**Excerpt**

'''

The need is going to be acute, and I fear that it will be the greater because with the reductions in legal aid there is a risk that more of our people will feel alienated from our society. They will no longer have confidence that the legal system will sustain all their legal rights when they find themselves in baffling situations of conflict in which they feel that they may suffer injustice and that there is no one there to champion them. That is dangerous and risks disaffection from the state and the justice system, and would develop cynicism about the law. That is a cultural trend that we may need to anticipate and the Government will need to think deeply about how they might mitigate and counter it.

When the Minister replies to this debate, it would be helpful if he would tell the House a little about how the Government envisage general information about the law and the legal system may be provided. It is not a duty on the Government, as expressed in the Bill, but presumably they are contemplating this at least as a possibility. I certainly think that they should do so.

The noble Lord, Lord Phillips of Sudbury, mentioned with legitimate pride the Citizenship Foundation. But we have learnt, I think this week, that citizenship is to be removed from the national curriculum. Once again, that underscores the importance of finding ways to help a new generation of young people to be aware of their responsibilities and rights as citizens. It may well be that there are excellent members of the legal profession who already visit schools and do pro bono work in helping to advance the legal education of our young people. I hope that that is so. Again, I do not know whether the Government have plans to encourage more of such activity.

'''

**Listing**
'''

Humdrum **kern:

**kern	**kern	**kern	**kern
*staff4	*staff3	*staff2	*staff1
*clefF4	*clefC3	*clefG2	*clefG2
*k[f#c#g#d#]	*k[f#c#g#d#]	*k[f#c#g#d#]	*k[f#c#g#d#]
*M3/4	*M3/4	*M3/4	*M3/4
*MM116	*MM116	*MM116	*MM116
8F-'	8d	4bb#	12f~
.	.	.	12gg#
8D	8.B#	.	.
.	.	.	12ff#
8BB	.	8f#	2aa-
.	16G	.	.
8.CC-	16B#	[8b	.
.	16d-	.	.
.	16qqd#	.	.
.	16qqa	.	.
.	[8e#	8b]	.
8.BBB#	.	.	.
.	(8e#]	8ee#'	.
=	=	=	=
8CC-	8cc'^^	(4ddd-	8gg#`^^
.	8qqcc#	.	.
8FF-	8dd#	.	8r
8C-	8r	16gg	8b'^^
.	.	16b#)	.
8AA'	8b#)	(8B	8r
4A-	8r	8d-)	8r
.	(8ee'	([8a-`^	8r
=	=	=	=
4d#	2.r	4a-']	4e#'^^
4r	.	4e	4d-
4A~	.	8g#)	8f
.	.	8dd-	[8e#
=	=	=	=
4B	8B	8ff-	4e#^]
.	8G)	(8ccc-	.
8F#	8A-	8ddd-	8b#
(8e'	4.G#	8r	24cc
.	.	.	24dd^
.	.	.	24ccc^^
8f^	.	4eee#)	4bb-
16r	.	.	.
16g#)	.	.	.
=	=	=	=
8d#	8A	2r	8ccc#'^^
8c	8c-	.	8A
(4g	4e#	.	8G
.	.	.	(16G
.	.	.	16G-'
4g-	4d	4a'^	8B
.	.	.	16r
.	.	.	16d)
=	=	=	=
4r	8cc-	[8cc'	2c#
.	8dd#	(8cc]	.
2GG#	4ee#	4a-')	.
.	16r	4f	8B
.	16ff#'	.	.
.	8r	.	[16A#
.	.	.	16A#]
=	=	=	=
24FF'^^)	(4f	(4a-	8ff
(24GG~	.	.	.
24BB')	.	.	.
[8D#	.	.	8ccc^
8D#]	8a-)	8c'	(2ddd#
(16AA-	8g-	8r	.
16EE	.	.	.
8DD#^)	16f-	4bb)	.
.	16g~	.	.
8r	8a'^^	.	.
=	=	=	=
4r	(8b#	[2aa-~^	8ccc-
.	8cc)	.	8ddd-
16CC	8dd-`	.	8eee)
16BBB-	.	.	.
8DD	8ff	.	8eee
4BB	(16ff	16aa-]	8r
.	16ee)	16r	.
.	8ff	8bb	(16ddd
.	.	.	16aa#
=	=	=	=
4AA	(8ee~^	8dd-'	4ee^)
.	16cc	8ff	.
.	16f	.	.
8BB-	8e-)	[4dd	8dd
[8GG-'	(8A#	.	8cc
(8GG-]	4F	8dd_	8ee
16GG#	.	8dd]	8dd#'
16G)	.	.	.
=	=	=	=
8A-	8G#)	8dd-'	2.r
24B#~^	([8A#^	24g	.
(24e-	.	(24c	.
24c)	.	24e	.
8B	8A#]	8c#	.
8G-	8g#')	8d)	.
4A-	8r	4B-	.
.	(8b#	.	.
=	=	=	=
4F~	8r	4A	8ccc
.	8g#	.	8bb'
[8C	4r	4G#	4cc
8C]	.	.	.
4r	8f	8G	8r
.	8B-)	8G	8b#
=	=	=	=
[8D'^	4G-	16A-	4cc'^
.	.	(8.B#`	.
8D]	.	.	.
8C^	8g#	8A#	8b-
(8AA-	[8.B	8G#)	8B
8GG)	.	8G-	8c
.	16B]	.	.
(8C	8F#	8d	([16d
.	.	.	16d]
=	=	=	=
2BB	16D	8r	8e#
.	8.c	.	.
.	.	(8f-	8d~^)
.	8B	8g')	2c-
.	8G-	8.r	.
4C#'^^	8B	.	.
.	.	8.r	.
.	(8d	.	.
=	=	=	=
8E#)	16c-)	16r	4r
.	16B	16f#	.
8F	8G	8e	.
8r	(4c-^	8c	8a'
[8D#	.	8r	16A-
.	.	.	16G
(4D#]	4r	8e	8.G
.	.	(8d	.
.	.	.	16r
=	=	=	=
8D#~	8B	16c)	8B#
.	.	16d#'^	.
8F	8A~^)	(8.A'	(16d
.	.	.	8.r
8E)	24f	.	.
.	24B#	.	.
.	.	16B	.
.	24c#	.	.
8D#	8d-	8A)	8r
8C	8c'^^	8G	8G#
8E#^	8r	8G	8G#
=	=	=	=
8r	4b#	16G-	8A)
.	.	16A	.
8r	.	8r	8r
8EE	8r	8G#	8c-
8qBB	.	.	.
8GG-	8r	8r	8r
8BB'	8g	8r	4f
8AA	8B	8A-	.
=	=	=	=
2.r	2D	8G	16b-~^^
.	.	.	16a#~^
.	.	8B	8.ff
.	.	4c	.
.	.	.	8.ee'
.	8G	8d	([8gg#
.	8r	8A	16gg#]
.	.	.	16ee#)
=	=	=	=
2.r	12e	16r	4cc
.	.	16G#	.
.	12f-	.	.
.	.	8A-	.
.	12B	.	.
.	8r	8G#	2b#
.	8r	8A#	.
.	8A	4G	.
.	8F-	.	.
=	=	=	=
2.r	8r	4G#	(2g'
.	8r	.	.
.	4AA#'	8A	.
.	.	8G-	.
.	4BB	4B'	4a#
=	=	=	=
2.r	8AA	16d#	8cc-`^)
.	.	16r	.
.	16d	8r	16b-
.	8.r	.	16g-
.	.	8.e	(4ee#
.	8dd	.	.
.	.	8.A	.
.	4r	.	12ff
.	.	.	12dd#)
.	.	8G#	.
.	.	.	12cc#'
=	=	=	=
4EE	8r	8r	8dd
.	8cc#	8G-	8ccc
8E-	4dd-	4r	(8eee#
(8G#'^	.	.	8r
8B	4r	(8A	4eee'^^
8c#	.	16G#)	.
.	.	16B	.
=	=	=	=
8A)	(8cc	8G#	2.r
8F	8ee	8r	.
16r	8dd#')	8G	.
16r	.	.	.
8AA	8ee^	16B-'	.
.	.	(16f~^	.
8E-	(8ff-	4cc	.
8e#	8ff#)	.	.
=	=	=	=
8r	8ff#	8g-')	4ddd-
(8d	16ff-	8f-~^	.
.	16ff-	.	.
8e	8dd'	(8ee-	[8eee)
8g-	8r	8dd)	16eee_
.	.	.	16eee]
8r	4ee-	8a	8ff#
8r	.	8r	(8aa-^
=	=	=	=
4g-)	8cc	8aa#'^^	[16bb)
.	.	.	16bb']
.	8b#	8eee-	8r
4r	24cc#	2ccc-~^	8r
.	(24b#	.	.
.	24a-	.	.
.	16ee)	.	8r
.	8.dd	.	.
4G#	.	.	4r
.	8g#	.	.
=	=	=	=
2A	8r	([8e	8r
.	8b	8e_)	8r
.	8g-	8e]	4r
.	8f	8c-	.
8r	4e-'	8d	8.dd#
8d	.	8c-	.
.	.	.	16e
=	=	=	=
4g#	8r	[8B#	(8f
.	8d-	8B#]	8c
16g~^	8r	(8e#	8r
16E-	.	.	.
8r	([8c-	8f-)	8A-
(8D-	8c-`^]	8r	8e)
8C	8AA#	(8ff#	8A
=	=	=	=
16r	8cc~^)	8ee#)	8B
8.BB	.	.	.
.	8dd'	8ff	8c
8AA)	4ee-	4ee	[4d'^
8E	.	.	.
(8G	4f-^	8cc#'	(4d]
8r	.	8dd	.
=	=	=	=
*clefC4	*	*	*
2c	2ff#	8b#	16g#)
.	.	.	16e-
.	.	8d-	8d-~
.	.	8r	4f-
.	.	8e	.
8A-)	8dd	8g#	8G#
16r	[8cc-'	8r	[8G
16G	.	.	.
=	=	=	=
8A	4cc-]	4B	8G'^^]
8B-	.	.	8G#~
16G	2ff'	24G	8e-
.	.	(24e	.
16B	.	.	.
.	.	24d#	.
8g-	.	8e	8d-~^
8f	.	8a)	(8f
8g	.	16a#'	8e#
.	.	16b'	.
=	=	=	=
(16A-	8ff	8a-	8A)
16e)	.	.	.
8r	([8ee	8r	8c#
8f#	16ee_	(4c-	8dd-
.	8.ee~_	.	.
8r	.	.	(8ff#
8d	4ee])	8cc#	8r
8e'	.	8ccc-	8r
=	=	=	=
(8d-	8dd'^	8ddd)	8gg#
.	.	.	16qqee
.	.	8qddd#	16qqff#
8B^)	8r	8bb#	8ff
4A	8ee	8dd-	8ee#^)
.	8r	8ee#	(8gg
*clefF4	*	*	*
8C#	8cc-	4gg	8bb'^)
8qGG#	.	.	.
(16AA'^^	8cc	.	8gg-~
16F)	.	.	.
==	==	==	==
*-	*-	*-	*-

'''

**Goals**
1. In the legal aid debate excerpt, what does the speaker say was learned this week about citizenship?
2. Carry on the legal aid debate excerpt from its last sentence.
Nothing in the entries is needed here.

**Results in order**
1. It is to be removed from the national curriculum.

2.
I think that we can all remember the days when the law reports in the newspapers were very much fuller and the serious newspapers felt that it was their responsibility to communicate the important cases and decisions in the law. I may be wrong but I have the impression that law reports in the broadsheet newspapers are now more perfunctory than they were. Of course, the tabloid treatment of legal issues is almost entirely sensational. There is a challenge as to how more responsible, more thoughtful, more informative and more effective education through the media can be achieved. Information technology must offer new and better possibilities. I do not know whether the Ministry of Justice is thinking of developing its own website or of encouraging others to develop websites that may help to supply the present deficiency.

If we had less law and clearer law, and if we had more law codified in relatively succinct and simple terms, it would be easier for the people of this country to understand it. Finally, I therefore ask the Minister to say something about the Government’s plans to support the Law Commission in pursuing its perennial task of bringing the law up to date and making it relatively accessible and comprehensible for lay people.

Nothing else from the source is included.